(Stored data entries)
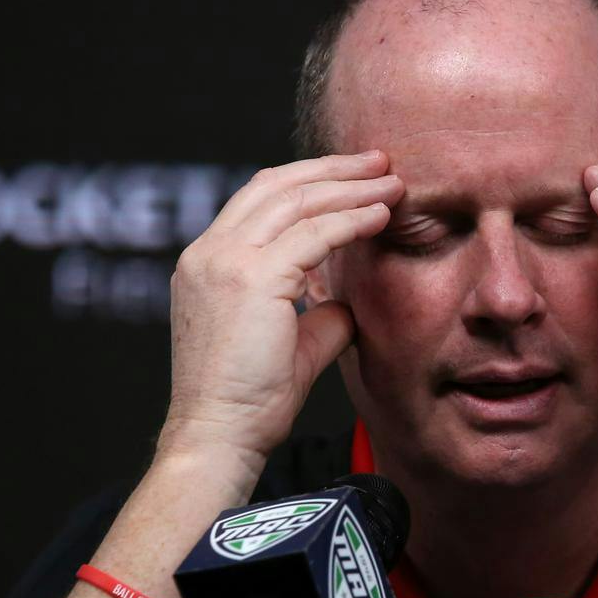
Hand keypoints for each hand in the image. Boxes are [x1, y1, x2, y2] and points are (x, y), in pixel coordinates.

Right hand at [159, 151, 401, 467]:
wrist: (218, 435)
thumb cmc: (249, 401)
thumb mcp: (287, 342)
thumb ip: (315, 311)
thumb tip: (348, 298)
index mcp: (207, 263)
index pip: (259, 200)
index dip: (310, 181)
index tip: (353, 178)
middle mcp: (208, 253)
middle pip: (276, 185)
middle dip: (333, 169)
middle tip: (378, 162)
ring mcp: (224, 262)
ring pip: (296, 201)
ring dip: (349, 187)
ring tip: (390, 182)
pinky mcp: (250, 279)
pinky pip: (312, 234)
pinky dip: (351, 220)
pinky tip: (380, 216)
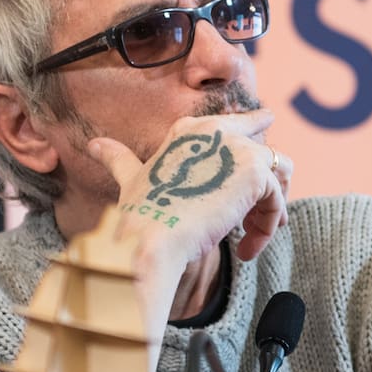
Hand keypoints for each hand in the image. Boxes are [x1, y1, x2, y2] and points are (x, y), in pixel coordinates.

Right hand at [88, 108, 290, 265]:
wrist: (152, 240)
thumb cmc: (140, 217)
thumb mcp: (131, 182)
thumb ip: (120, 161)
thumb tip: (94, 145)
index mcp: (189, 130)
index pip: (237, 123)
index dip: (255, 129)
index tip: (268, 127)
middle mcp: (215, 130)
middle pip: (265, 150)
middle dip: (269, 185)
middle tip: (261, 219)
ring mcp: (237, 148)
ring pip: (278, 173)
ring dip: (270, 208)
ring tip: (253, 238)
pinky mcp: (254, 172)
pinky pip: (276, 198)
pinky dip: (267, 226)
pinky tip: (247, 248)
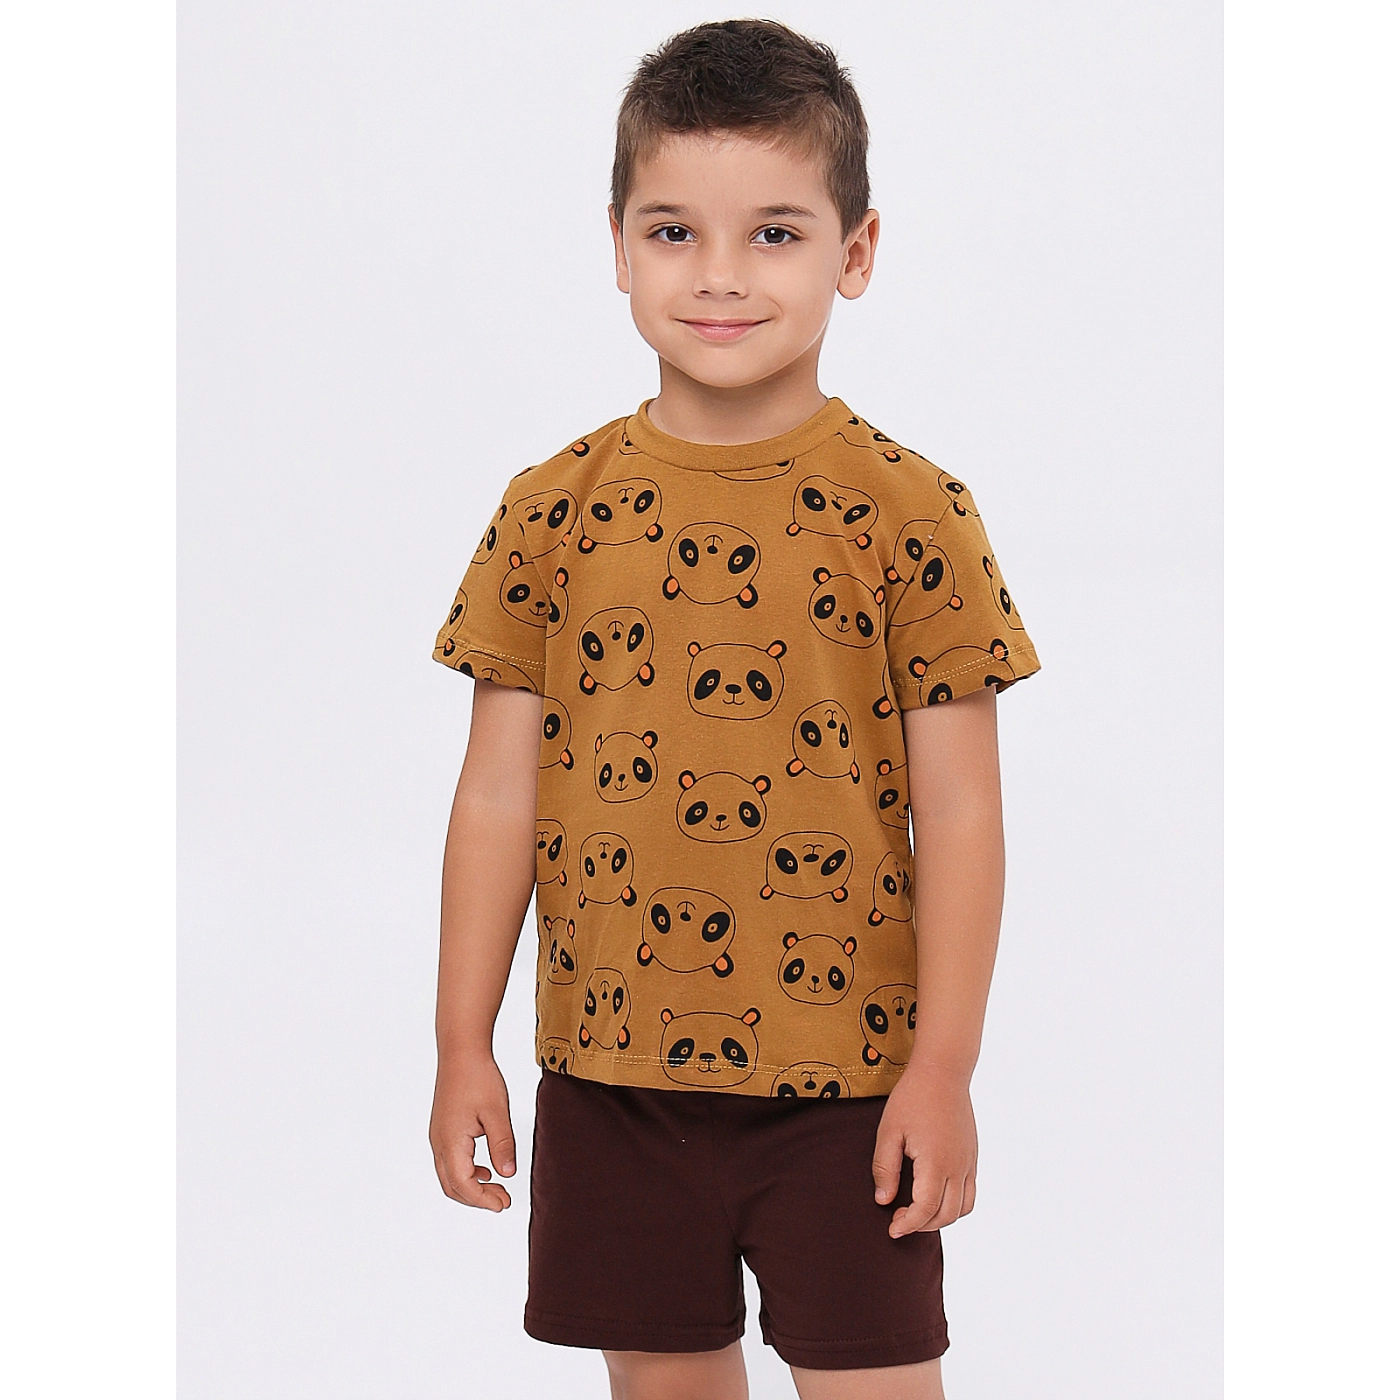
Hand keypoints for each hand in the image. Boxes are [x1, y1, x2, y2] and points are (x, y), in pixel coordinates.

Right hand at [429, 1050, 516, 1211]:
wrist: (461, 1052)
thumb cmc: (478, 1077)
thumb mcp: (497, 1112)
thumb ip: (502, 1145)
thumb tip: (507, 1174)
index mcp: (451, 1142)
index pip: (464, 1185)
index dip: (483, 1200)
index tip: (504, 1204)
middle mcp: (439, 1143)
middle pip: (453, 1186)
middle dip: (477, 1199)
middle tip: (503, 1201)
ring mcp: (438, 1137)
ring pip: (449, 1176)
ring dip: (471, 1187)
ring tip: (497, 1189)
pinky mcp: (442, 1130)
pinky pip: (450, 1162)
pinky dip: (466, 1173)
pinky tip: (486, 1170)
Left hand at [872, 1062, 977, 1238]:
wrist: (943, 1072)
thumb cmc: (912, 1098)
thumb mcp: (889, 1131)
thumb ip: (885, 1168)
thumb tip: (883, 1201)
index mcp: (935, 1162)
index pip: (925, 1210)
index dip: (908, 1225)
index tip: (892, 1229)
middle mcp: (957, 1166)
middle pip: (946, 1215)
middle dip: (922, 1225)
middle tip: (899, 1220)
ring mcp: (968, 1162)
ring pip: (962, 1208)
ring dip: (940, 1218)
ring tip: (917, 1211)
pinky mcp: (972, 1156)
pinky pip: (970, 1193)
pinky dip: (955, 1205)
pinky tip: (934, 1195)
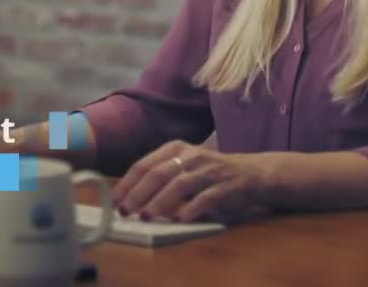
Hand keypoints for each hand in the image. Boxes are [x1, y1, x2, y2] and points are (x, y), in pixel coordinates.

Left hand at [114, 140, 272, 224]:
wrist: (251, 173)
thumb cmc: (208, 173)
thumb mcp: (183, 166)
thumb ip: (160, 177)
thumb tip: (129, 198)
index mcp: (175, 148)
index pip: (145, 164)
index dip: (128, 183)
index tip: (116, 201)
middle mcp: (190, 156)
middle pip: (158, 173)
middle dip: (139, 194)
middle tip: (126, 211)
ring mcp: (208, 170)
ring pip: (179, 184)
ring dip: (160, 202)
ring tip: (147, 216)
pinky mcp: (225, 186)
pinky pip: (205, 198)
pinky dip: (190, 209)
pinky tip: (178, 220)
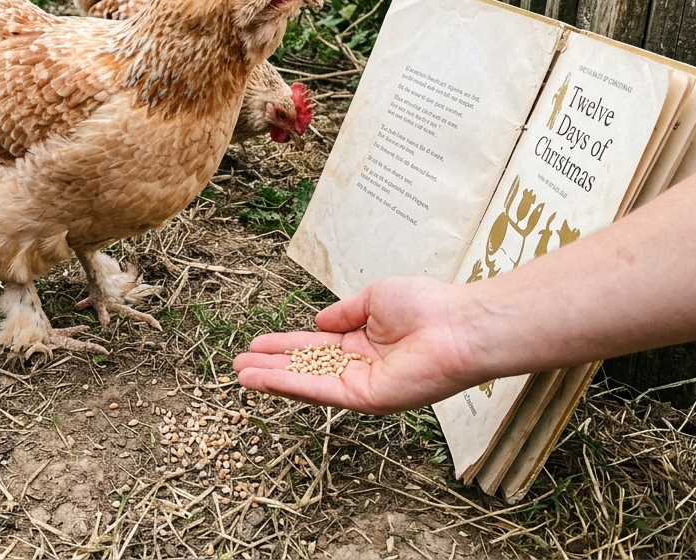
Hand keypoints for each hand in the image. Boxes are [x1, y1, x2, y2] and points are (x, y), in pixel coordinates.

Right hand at [232, 277, 479, 414]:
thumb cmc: (427, 306)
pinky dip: (289, 384)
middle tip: (238, 364)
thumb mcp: (375, 298)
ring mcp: (361, 384)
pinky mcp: (365, 398)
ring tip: (239, 375)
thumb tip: (318, 320)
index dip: (284, 345)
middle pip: (305, 367)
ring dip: (272, 379)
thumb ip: (344, 312)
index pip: (314, 345)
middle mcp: (359, 366)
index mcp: (363, 342)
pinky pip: (319, 390)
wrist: (457, 326)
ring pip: (306, 382)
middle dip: (271, 365)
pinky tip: (264, 377)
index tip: (257, 344)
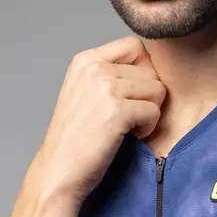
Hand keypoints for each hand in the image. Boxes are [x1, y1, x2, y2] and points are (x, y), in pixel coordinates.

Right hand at [33, 36, 166, 202]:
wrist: (58, 171)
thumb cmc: (77, 138)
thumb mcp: (85, 92)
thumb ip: (111, 74)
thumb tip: (151, 67)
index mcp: (86, 59)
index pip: (136, 46)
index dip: (144, 71)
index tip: (131, 95)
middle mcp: (94, 67)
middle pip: (151, 69)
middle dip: (147, 96)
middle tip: (127, 116)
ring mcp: (104, 87)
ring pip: (158, 90)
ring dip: (149, 112)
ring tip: (127, 127)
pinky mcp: (116, 110)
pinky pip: (154, 112)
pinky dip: (147, 128)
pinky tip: (128, 136)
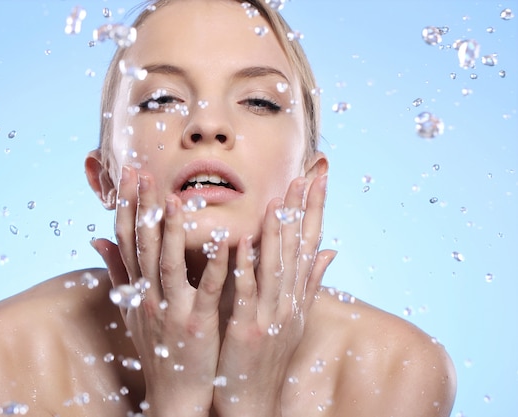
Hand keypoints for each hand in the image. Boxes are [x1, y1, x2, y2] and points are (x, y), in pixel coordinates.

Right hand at [92, 165, 228, 416]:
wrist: (174, 393)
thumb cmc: (157, 347)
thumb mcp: (131, 309)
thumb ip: (118, 271)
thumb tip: (96, 239)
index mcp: (138, 289)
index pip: (128, 240)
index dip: (128, 207)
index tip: (129, 175)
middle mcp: (150, 296)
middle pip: (144, 245)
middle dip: (144, 208)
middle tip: (144, 173)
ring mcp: (173, 311)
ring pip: (169, 265)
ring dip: (172, 233)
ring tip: (176, 200)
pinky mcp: (197, 326)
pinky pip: (207, 292)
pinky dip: (215, 267)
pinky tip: (224, 243)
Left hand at [213, 174, 335, 416]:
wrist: (254, 400)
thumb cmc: (270, 354)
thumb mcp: (295, 317)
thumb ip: (311, 281)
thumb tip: (332, 249)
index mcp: (298, 294)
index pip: (310, 242)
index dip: (315, 208)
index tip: (318, 176)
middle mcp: (289, 301)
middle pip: (298, 249)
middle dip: (302, 210)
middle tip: (305, 174)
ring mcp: (271, 315)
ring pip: (275, 267)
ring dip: (278, 233)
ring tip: (278, 200)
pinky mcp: (248, 330)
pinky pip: (246, 294)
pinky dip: (245, 268)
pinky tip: (242, 243)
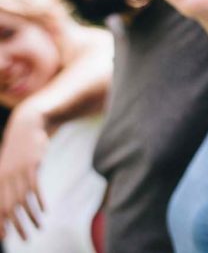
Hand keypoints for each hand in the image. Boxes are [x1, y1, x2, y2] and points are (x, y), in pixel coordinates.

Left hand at [0, 102, 48, 240]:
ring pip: (23, 201)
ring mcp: (17, 172)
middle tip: (24, 239)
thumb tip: (9, 202)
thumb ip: (6, 183)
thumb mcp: (8, 166)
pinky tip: (44, 211)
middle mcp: (4, 178)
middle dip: (15, 226)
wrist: (27, 127)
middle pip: (8, 208)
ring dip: (31, 217)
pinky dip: (39, 202)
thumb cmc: (17, 150)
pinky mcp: (31, 167)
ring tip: (38, 228)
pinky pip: (35, 189)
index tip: (4, 237)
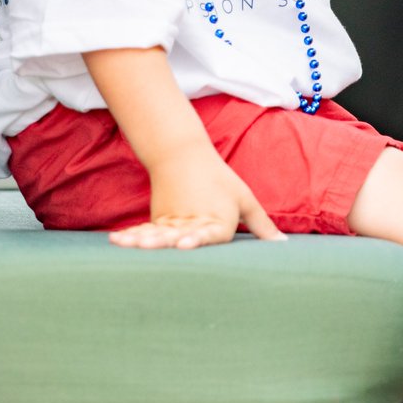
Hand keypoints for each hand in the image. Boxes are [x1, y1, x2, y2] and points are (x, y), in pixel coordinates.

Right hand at [108, 144, 284, 249]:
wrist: (184, 155)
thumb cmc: (219, 180)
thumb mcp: (244, 199)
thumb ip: (262, 225)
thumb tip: (284, 246)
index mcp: (216, 221)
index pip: (206, 232)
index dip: (196, 239)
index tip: (185, 242)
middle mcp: (191, 223)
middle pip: (176, 235)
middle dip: (163, 242)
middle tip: (152, 247)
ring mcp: (172, 222)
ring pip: (156, 233)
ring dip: (141, 240)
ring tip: (126, 245)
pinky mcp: (158, 220)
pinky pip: (144, 230)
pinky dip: (131, 236)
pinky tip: (117, 243)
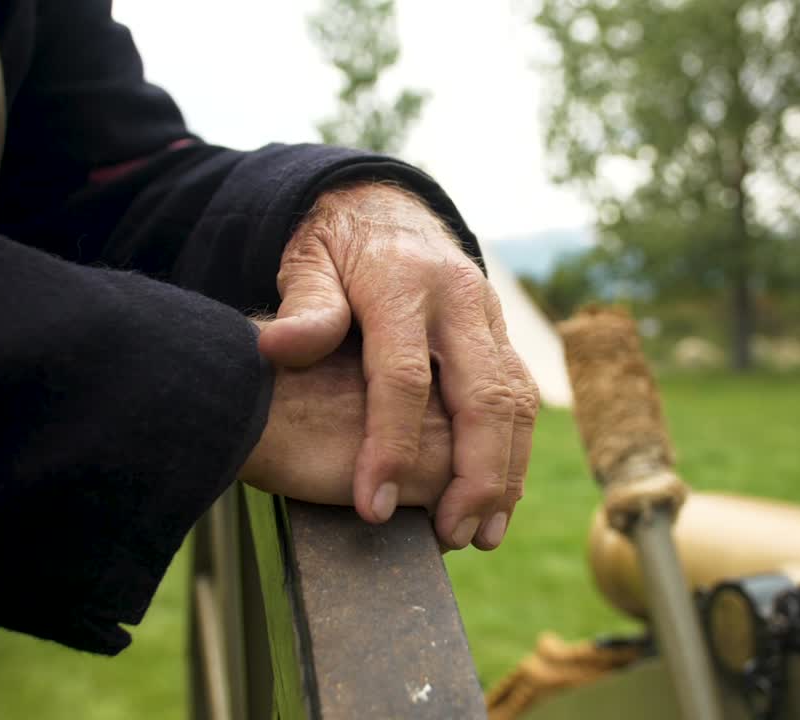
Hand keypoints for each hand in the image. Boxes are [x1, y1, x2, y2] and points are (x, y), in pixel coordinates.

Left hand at [257, 183, 537, 549]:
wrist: (385, 205)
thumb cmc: (334, 245)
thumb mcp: (306, 260)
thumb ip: (303, 305)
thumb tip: (278, 347)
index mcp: (402, 283)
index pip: (403, 377)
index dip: (389, 446)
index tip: (371, 506)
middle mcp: (458, 299)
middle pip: (483, 397)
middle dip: (475, 475)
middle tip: (452, 535)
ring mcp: (488, 317)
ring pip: (516, 401)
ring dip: (505, 474)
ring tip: (482, 535)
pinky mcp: (501, 334)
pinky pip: (521, 396)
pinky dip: (514, 452)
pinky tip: (496, 499)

What the task asks: A word-for-word reproduction is needed of the lines above from the line containing "index mcp: (451, 1142)" through the line containing "thumb mcp: (375, 298)", with both ends kept and no pictures.

Solution:
index mcp: (451, 1142)
index pip: (464, 1185)
index dip: (483, 1200)
index tip: (504, 1204)
middle mcp: (439, 1143)
middle pip: (453, 1186)
middle dip: (477, 1199)
middle tip: (503, 1201)
ring mcp: (438, 1137)
ring pip: (449, 1176)
ring dip: (471, 1187)
ring tip: (497, 1189)
pinky mcp: (442, 1130)
pinky pip: (450, 1162)
pinky dip: (466, 1173)
pinky tip: (486, 1170)
Left hand at [872, 1062, 977, 1238]:
wrist: (943, 1072)
thumb cmc: (912, 1098)
thumb mcp: (889, 1131)
thumb ip: (885, 1168)
thumb tip: (883, 1201)
index mcp: (935, 1162)
index pip: (925, 1210)
index dip: (908, 1225)
index tip: (892, 1229)
middle mcp: (957, 1166)
middle pip: (946, 1215)
middle dip: (922, 1225)
middle tip: (899, 1220)
ring mcp: (968, 1162)
ring pip: (962, 1208)
ring dip: (940, 1218)
ring tip: (917, 1211)
pinky mcp: (972, 1156)
pinky pip: (970, 1193)
pinky dip: (955, 1205)
pinky tip: (934, 1195)
Hand keypoints for each hand in the image. Boxes are [x1, y1, x2, y2] and points are (x, y), in pixel coordinates.

Left hand at [114, 140, 272, 224]:
wrist: (251, 173)
thumb cmc: (208, 173)
thumb mcp: (183, 166)
thumb ip: (160, 177)
thumb tip: (129, 198)
index mcp: (175, 148)
index pip: (145, 164)
index dip: (128, 183)
index tip: (116, 201)
middle mcp: (190, 156)
middle pip: (158, 173)
middle dip: (139, 194)
middle tip: (126, 211)
ring mcp: (208, 170)
ring pip: (179, 184)
ring dip: (160, 202)
ring tip: (147, 216)
pinky mcp: (225, 186)
pinky pip: (205, 198)
pinky dip: (190, 209)
pinky tip: (178, 220)
Hand keypoints for each hand in the image. Boxes are [x1, y1, x2, y2] and points are (x, y), in pixel coordinates.

Right hand at [232, 277, 479, 414]:
thumb cmc: (427, 306)
pinky dip: (289, 384)
middle tip: (238, 364)
thumb mcp: (375, 298)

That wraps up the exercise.